There is nothing automatic about this, however. Just as the cooperative has to craft products
and services that meet the needs of members in order to achieve its economic objectives, so
too does it have to craft appropriate policies and strategies that can fulfill its social objectives.
In other words, it is not enough for the cooperative to serve the economic needs of members; it
has also to ensure that that service contributes to their well-being.
In practical terms, what this means is: when a loan is given to a member, the cooperative has to
ensure that that loan contributes to improving the life of that member.
Which leads us to the second reason for the apparent gap between economic and social
performance: Cooperatives tend to separate the economic objectives from the social
objectives. It is as if these two objectives are independent of each other. This has given way to
what can be described as CSR mentality among cooperatives.
In the corporate world, where profit is the primary reason for investing ones money, corporate
social responsibility is a mechanism for sharing part of that profit for the good of society. To be
sure, there are companies that are genuinely interested in giving back to society. But as one
businessman once said, CSR is good business. It promotes the good image of the company.
It is the same kind of thinking when cooperatives focus on making profit and give away part of
it in scholarships, medical missions, environmental projects, and various contributions to the
community. One hand gets and the other gives.
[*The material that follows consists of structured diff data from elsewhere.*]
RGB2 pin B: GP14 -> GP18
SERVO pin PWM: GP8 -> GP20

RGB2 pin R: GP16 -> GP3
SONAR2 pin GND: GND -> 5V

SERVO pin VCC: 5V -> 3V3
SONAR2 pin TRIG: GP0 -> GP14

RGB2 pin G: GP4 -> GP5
This thinking has made cooperatives no different, in principle and in fact, from other forms of
businesses. Unfortunately, this is how cooperatives are perceived right now by the public,
perhaps even by their own members.
In noting the apparent drift of some cooperatives towards the capitalist or investor-owned
forms of enterprise, Dr. Alexander F. Laidlaw in his book, Cooperatives in the Year 2000, wrote:
There are gnawing doubts about the true purpose of cooperatives and whether they are
fulfilling a distinct role as a different kind of enterprise. He may as well have written about
cooperatives in the Philippines at the present time.
A Call for Rebalancing
There is now a need to rebalance the economic and social performance of cooperatives. It
starts with the recognition that cooperatives have to achieve both economic and social
objectives, not one or the other. It is not the case of one set of objectives being more
important than the other. Neither is it a question of what comes first the economic or the
social? The cooperative has to achieve both and at the same time.
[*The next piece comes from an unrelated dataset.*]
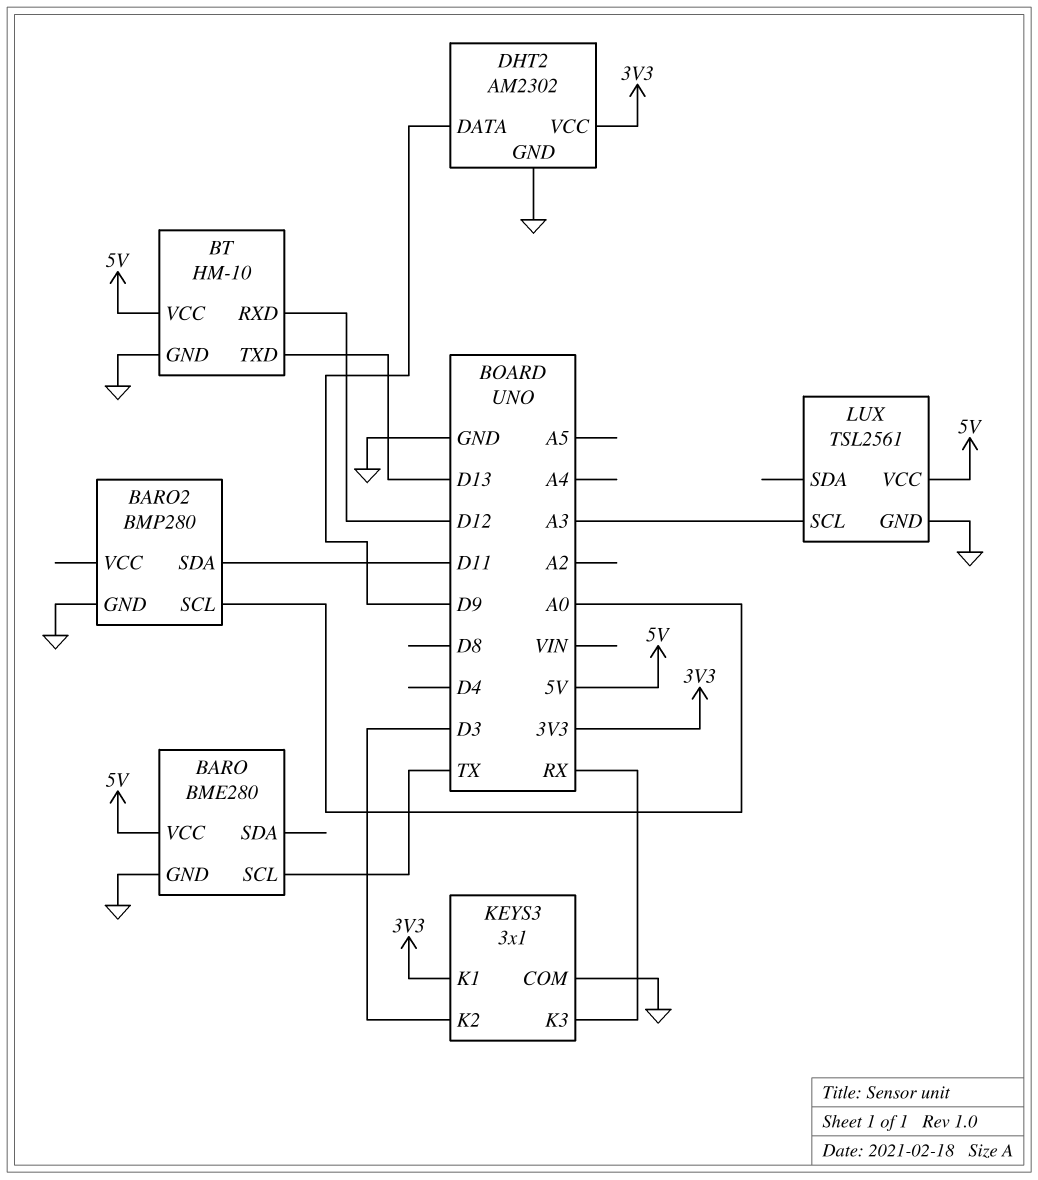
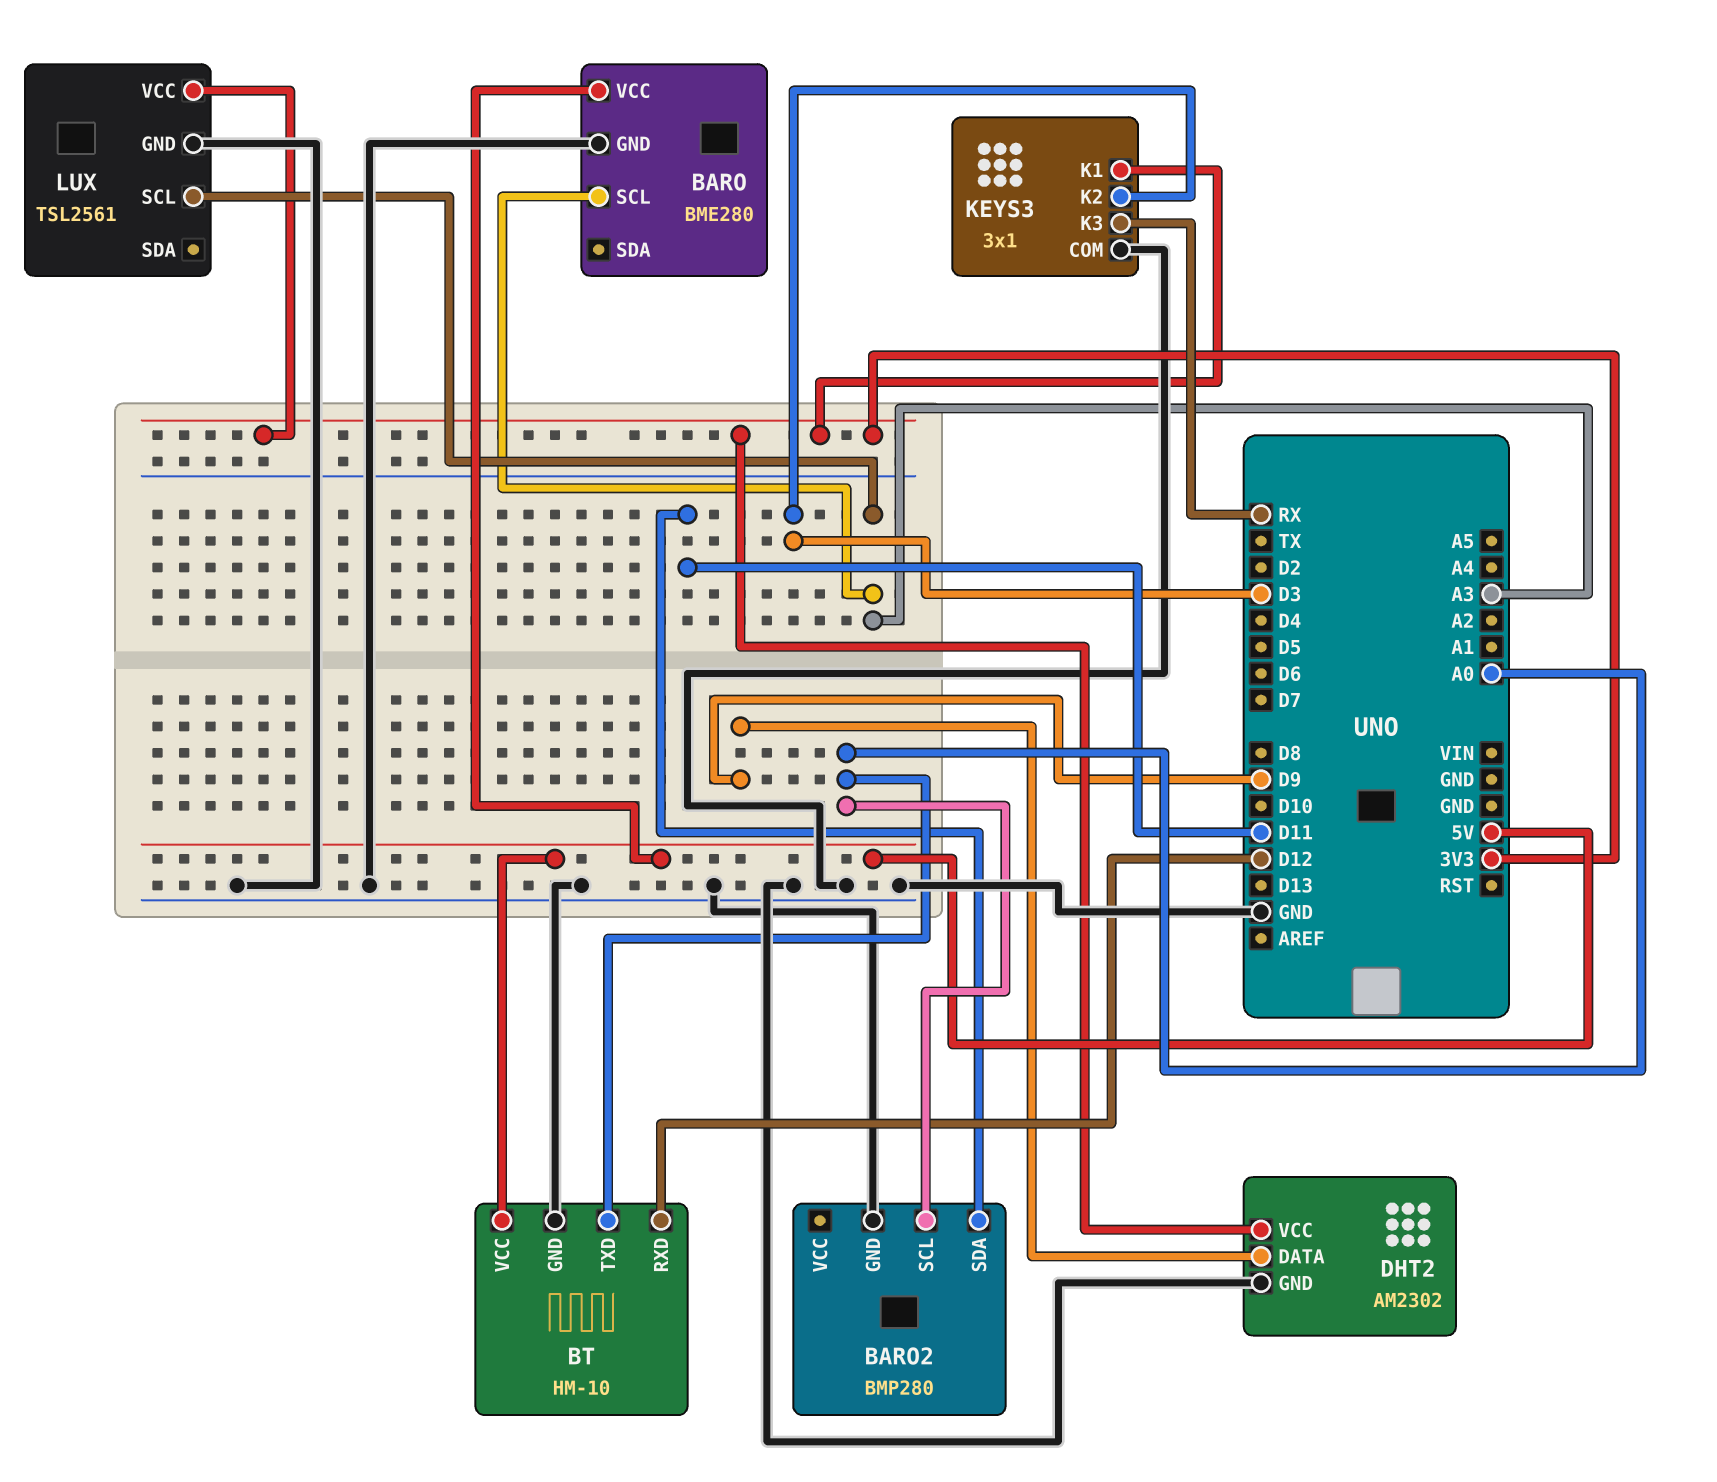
BARO pin SCL: TX -> A3
BT pin TXD: D13 -> A0
LUX pin VCC: 5V -> 3V3

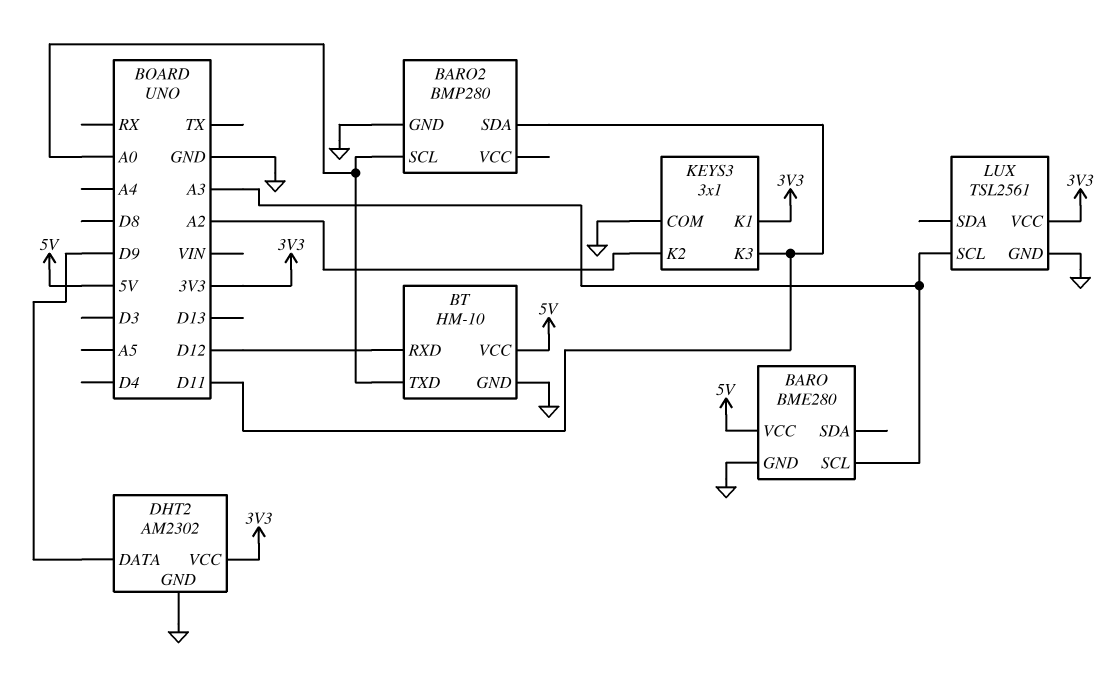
KEYS3 pin K2: D3 -> A2
KEYS3 pin K3: RX -> D11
Going back to the point made about loans availed of by members. When such loans, or any
loan for that matter, are given to members, the cooperative has to ensure that those loans
ease the financial burden of members, or increase their income, or improve their productivity.
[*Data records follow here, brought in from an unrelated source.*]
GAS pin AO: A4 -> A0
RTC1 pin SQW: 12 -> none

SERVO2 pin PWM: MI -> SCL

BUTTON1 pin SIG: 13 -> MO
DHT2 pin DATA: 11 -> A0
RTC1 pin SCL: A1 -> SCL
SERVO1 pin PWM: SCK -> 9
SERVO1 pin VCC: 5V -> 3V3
In other words, members become better off, economically and socially, because of the services
they receive from the cooperative.
Rebalancing implies a change in mindset on the part of coop officers, managers and staff. It is a
mindset that moves away from treating members like clients, and from engaging in purely
transactional relationship with them. It is a mindset that moves away from regarding loans as
purely a contractual arrangement between members and the cooperative. Rather, it is a
mindset that sees constructive engagement with members both as a challenge and a reward.
Rebalancing also implies a change in the cooperatives business strategy away from competing
with banks and other financial institutions by simply emulating what they do. Savings and
credit cooperatives will find a hard time matching the resources and capacity of the banks
(unless they acquiesce to becoming poor cousins of the bank). Rebalancing means recognizing
that the cooperatives unique strength comes from their very nature as value-based socio-
economic enterprises. And as a competitive strategy, they can differentiate themselves more
effectively by enriching their economic services with social value.
Perhaps it is time for coop officers, managers and staff to think of the economic goals and the
social goals of the cooperative as two sides of the same coin.